Returning to musical roots

Chris Hoefflinger stands on the podium, conducting for the freshmen band class. A decade ago, he was in these very seats as an HHS student, watching his own teacher and current band director, John Burn.

After having graduated in 2016 as a percussionist for the marching band, Hoefflinger recently joined the music department as a student teacher for the 2022-2023 school year. 

Hoefflinger said his love for music started at a young age and it was imperative in helping with his emotional needs. 

“I was diagnosed with PDD-NOS, which is a type of autism,” Hoefflinger said. “I’ve now been diagnosed with ADHD. And so the best way I could share my feelings as a baby was through music. I would get excited when I heard music and I could express myself in a way that I knew how to.”

Chris Hoefflinger incorporates his past band experiences at HHS by fulfilling his role as a new student teacher. (Photo by Manya Girivasan)

As an adolescent, Hoefflinger said being in the band was a crucial part of his life. He enjoyed the unique combination of physical and musical skill the marching band required, along with the experience of being a part of the music circle. 

“It’s a great community overall,” Hoefflinger said. “We foster friendly competition and make sure that we are able to push ourselves to a standard of excellence that is unanimous across the entire program.”

After graduating, Hoefflinger went to Southern Methodist University in Dallas, Texas, then transferred to San Jose State in 2018, where he is currently studying.

After returning to his alma mater, the student teacher said the music department has built a stronger community and reached a higher standard for excellence. He said he hopes to contribute to the growth of the music department by teaching students how to be holistic musicians.

“[I want to teach students that] they don’t just have to play their own instruments; they can sing, they can venture out into other genres of music such as jazz and world music,” Hoefflinger said. “They can be more than just instrument players.”

Hoefflinger said he hopes to cultivate a positive mindset amongst his students by presenting collaborative tasks.  
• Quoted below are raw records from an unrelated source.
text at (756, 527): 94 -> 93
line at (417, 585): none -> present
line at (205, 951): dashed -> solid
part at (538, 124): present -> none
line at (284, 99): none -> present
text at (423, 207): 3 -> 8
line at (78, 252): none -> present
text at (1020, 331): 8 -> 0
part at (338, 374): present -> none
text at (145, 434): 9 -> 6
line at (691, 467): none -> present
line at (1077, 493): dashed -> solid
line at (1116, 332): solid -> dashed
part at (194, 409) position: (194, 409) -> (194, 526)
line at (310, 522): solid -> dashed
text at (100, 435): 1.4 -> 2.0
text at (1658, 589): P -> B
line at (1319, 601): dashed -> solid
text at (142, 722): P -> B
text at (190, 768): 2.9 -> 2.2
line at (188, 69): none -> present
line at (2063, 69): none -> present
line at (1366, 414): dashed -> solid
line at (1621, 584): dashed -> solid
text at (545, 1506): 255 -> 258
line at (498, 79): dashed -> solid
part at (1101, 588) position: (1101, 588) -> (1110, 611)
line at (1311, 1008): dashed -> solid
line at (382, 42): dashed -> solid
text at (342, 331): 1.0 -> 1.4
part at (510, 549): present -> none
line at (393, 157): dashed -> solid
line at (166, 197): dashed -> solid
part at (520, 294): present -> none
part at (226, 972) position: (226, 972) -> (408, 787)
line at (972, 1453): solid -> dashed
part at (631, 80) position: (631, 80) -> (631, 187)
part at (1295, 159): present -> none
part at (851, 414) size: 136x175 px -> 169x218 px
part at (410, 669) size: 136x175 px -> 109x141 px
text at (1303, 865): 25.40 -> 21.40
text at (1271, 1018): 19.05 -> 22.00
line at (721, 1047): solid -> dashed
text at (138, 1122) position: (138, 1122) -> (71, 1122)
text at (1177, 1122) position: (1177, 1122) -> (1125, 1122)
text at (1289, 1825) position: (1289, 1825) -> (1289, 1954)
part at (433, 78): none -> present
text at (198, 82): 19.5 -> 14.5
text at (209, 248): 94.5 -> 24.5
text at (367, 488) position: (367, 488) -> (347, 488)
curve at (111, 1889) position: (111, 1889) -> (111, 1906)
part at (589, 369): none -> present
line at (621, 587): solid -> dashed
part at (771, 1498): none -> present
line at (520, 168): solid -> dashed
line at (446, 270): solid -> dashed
“Being in a team environment forces you to be more open to others’ ideas and to create the best product you can,” Hoefflinger said. “Overall, [it’s important to] enjoy the process and ensure that [students] can really understand how to solve a problem.”    

Returning to the music department as a student teacher has been a really rewarding experience, Hoefflinger said. 

“It has definitely been a comfort [to teach in] the program with the teacher that taught me,” Hoefflinger said. “It’s definitely a great example of giving back to the community that I have been so deeply a part of, and so it’s just great to be in this arena again.”